Text segment section start
That's an overriding memory of our friendship to me.
Well it's your "turn" isn't it. She makes friends, she dumps them. Sounds like she enjoys the drama. Without hurting your feelings she does not value this friendship in the way that you so.
The name thing is a red herring. I think this was always going to happen.
I think she sounds horrible actually.
I had a slightly similar situation happen a few years ago with a friend I met when we both moved to the town I'm now in. We seemed to have lots in common, kids similar age etc. Without going into the details which would take weeks to write down....she dumped me in a pretty cruel way when someone "better" came along.
At the time I was devastated, wondered what I'd done, felt like you do a silly schoolgirl- I kept saying to friends "this has never happened to me before, I thought I'd left this kind of behaviour behind when I left school".
My advice? Forget her and move on. I spent months wondering why, was upset, analysed everything, and eventually came to my senses and realised it wasn't me, it was her.
that's about 6 years ago now and as time moved on I realised she had some mental health issues which probably contributed to her behaviour, she was a manipulative cow, and as the years have gone on she has burned her bridges with many people. So don't waste your time with it, I wish I hadn't.
Text segment section end
> _Action item a_:
Can you return, unchanged, the lines of the listing below that run from the line containing "الأريكة الحديثة من القماش" through the line containing "إعادة ترتيب هذه", with both of those lines included?
Records shown section start
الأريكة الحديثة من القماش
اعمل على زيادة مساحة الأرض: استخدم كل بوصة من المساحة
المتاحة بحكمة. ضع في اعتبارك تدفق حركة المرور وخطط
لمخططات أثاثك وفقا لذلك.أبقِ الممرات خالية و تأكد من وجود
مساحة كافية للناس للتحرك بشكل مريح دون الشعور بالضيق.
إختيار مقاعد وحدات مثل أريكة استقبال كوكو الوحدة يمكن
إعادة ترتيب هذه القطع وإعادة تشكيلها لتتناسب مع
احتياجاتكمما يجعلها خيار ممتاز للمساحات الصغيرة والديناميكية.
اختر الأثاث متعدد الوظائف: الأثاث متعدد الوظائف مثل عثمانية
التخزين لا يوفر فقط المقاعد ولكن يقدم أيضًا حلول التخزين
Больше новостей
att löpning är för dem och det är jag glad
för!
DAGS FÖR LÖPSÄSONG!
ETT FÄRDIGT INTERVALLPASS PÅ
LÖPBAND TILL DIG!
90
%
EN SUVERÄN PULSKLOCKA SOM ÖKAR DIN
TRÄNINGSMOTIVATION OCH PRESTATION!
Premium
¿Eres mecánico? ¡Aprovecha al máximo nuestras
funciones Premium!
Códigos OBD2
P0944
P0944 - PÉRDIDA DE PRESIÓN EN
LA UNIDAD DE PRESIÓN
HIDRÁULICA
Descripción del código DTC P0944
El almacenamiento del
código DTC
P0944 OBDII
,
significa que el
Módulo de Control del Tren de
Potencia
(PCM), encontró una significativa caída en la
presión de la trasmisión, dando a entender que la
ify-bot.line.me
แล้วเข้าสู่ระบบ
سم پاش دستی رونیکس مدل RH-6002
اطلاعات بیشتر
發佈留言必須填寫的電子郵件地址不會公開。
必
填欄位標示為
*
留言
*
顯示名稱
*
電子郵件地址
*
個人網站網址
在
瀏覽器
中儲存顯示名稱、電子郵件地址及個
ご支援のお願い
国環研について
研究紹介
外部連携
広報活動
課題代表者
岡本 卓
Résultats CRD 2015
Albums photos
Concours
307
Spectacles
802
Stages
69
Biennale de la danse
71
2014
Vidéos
Records shown section end
Records shown section start
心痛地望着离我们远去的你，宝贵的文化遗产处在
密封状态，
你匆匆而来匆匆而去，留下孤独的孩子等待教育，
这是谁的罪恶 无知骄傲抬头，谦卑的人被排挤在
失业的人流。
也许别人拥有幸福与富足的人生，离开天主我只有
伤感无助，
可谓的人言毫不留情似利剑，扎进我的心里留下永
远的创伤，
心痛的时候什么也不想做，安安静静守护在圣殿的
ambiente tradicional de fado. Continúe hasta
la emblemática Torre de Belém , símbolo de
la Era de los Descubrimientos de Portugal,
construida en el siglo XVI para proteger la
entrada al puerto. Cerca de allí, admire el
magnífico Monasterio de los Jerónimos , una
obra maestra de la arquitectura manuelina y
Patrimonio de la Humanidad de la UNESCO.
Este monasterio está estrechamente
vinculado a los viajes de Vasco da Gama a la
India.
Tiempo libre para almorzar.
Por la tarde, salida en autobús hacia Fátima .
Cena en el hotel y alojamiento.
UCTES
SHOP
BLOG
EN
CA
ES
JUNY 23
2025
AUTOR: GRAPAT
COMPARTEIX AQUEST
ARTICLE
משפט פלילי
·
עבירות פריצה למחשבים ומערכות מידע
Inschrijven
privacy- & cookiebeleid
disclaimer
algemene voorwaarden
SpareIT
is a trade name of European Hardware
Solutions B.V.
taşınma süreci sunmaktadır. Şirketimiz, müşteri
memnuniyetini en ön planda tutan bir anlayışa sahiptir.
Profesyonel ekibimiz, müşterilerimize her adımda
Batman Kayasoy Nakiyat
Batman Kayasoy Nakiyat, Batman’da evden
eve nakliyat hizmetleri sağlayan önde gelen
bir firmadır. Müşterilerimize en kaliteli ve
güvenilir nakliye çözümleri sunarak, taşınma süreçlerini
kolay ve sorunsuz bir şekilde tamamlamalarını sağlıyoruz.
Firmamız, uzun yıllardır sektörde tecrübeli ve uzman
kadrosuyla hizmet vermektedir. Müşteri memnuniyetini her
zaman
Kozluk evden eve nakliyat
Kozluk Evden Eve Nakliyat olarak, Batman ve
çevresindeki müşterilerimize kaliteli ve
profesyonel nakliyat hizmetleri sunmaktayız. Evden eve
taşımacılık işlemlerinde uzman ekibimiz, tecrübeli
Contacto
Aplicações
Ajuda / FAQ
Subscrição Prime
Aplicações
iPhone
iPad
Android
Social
Records shown section end
> _Action item b_:
Will you retype, word for word, the part of the post about the friendship that opens with the words "At the time" and closes with "wish I hadn't."?

> _Reply a_:
الأريكة الحديثة من القماش
اعمل على زيادة مساحة الأرض: استخدم كل بوصة من المساحة
المتاحة بحكمة. ضع في اعتبارك تدفق حركة المرور وخطط
لمخططات أثاثك وفقا لذلك.أبقِ الممرات خالية و تأكد من وجود
مساحة كافية للناس للتحرك بشكل مريح دون الشعور بالضيق.
إختيار مقاعد وحدات مثل أريكة استقبال كوكو الوحدة يمكن
إعادة ترتيب هذه القطع وإعادة تشكيلها لتتناسب مع

> _Reply b_:
At the time I was devastated, wondered what I'd done, felt like you do a silly schoolgirl- I kept saying to friends "this has never happened to me before, I thought I'd left this kind of behaviour behind when I left school".
My advice? Forget her and move on. I spent months wondering why, was upset, analysed everything, and eventually came to my senses and realised it wasn't me, it was her.
that's about 6 years ago now and as time moved on I realised she had some mental health issues which probably contributed to her behaviour, she was a manipulative cow, and as the years have gone on she has burned her bridges with many people. So don't waste your time with it, I wish I hadn't.